■ **Task directions**
Where the line containing "odpowiedzialności. Lęk, narcyzm, nałogowe" appears below, begin there and reproduce each line exactly through the last one, omitting pictures.

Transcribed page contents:
————————

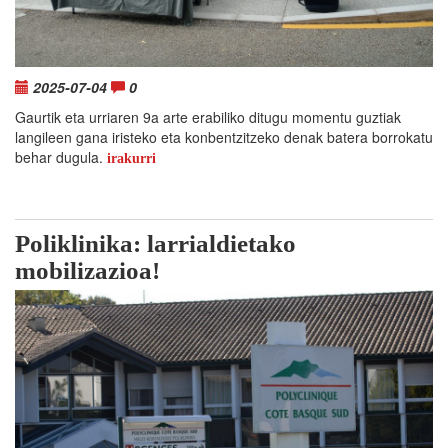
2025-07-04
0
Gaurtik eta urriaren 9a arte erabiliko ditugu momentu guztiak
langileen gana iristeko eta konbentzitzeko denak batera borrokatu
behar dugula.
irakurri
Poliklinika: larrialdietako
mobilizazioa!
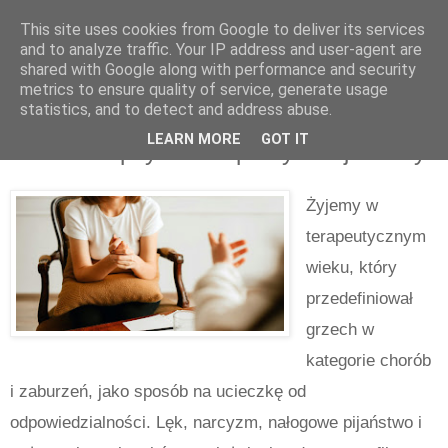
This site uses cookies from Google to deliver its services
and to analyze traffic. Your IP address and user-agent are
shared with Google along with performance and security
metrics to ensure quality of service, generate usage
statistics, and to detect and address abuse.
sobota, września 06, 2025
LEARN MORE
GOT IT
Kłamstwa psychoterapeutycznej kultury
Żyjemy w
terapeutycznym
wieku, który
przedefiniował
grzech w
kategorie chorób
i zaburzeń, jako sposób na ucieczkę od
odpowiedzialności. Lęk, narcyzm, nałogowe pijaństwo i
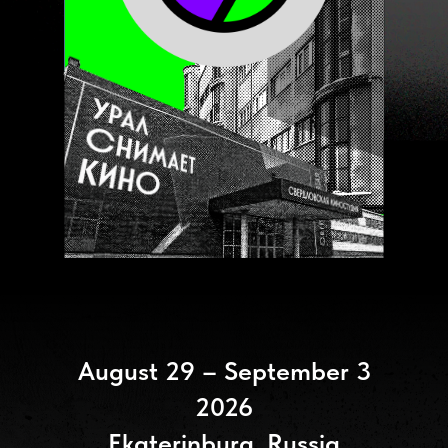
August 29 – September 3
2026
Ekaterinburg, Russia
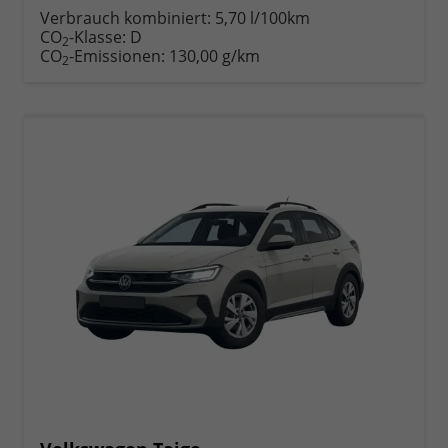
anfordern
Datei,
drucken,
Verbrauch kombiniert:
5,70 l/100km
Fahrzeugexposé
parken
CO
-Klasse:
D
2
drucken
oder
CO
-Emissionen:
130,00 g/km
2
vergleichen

————————

■ **Answer to this exercise**
odpowiedzialności. Lęk, narcyzm, nałogowe pijaństwo i
August 29 – September 3
2026
Ekaterinburg, Russia
anfordern
Datei,
drucken,
Verbrauch kombiniert:
5,70 l/100km
Fahrzeugexposé
parken
CO
-Klasse:
D
2
drucken
oder
CO
-Emissionen:
130,00 g/km
2
vergleichen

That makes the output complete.